A seven- step guide for attending Mass after lockdown
By Gerald Korson 6/26/2020
Image by Jair Ferreira Belafacce/Getty Images
In many parts of the U.S. and Canada, churches had been closed due to the COVID-19 pandemic. But now, Masses are resuming in a limited fashion, with social-distancing guidelines implemented in various ways by dioceses and local parishes.
It’s not the same as before. Attendance is restricted in some areas to a fraction of capacity. And, because elderly or immune-compromised parishioners are not able to risk public exposure, local bishops generally have temporarily suspended the obligation to attend Mass.
So seating is limited, the safety procedures are unusual, you might have to wear a face mask, and attendance isn’t obligatory. What should you do, then? Here is your seven-step guide to navigating the return to Mass.
Step 1. Go to Mass anyway. If you normally attend Mass only because it’s an obligation, then you’re missing out. In the Mass, you can receive the Eucharist, the body and blood of Christ, with your fellow believers. There is no greater expression of the Body of Christ, the Communion of Saints. It’s a privilege not to be taken lightly.
After weeks of watching Mass on television or social media, we might feel a certain hunger for the Eucharist. Let’s offer prayers of thanksgiving that the Eucharist is available to us once again. Remember that the word “Eucharist” derives from a Greek word meaning “thanksgiving.”
Naturally, if you have serious health reasons, then it might be prudent to wait on Mass a bit longer.
Step 2. Follow directions. Your local parish might require you enter through particular doors, wear a facemask, use hand sanitizer, or avoid congregating before and after Mass. You might find that ushers will escort you to your seats, as well as direct you when you may leave. Communion procedures might be in place, and the sign of peace will likely be dropped. There might be no congregational singing, or instrumental music only.

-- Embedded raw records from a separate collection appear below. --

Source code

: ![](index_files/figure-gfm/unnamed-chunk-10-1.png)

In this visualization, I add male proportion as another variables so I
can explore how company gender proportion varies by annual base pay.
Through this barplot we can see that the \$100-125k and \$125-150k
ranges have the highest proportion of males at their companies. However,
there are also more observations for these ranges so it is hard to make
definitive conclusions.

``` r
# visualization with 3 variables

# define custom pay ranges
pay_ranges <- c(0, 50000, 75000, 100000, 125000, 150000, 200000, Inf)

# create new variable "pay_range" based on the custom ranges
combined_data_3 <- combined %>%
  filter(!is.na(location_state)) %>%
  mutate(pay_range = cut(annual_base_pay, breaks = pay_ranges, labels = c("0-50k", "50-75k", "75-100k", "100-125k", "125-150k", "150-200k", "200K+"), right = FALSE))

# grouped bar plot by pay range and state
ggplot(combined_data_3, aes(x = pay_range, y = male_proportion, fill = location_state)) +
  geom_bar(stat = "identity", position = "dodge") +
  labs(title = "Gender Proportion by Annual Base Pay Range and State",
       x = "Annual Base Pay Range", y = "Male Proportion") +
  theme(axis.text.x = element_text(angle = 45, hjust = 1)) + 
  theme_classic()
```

Don’t groan or roll your eyes. Relax. You might not get that favorite pew you want, and wearing a mask in church might seem a bit surreal. But why sweat the small stuff? You’re used to being directed to a table at restaurants, and you’ll practice similar social-distancing measures in any public building. The liturgy might seem a bit more somber, but let’s face it: These are somber times.
So roll with it. Think of the many Catholics around the world over the centuries who have had to participate in Mass under difficult circumstances — on battlefields, in prison camps or in the catacombs, for example. By comparison, this is a piece of cake.
Step 3. Remember the collection. The pandemic and lockdown have hit churches hard. Even parishes that offer electronic giving options receive most of their weekly contributions through the collection basket. If you haven’t kept up your giving in recent months and you have not taken a serious income hit yourself, it’s time to catch up with your parish giving. In fact, consider putting in a little extra to help support the parish’s mission.
Step 4. Avoid judging. Attendance might be smaller than you expect. You might notice some regulars missing. Don’t assume they have grown lazy or lukewarm. Those who aren’t at Mass might have legitimate reasons. Pray for them.
Step 5. Invite others to return. By the same token, when you meet or speak with other Catholics afterward, encourage them to return to Mass. Express joy that you’ve been able to do so yourself. You might help some overcome their fears that way.
Step 6. Get back to the box. There’s more than just Mass awaiting your return. Confessions were hard to come by in many areas during the pandemic, often limited to special requests or creative drive-by opportunities, but scheduled times should resume soon. If you haven’t been for a while, gather the family and get in line. Let’s all thank God for the grace and forgiveness he offers us through the sacrament of penance.
Step 7. Gradually resume parish life. If all goes well, things should return to normal with time. Watch for service opportunities to open up further as parish ministries resume. As a Knight of Columbus, your council will likely be on the front lines in serving your parish and the larger community. You can be a part of that.
The “new normal” at Mass might seem inconvenient or uncomfortable at first, but it’s a small act of charity we can offer for the protection of the most vulnerable members of our communities.
See you in church?
Gerald Korson, a veteran Catholic journalist, is a member of the Knights of Columbus in Indiana.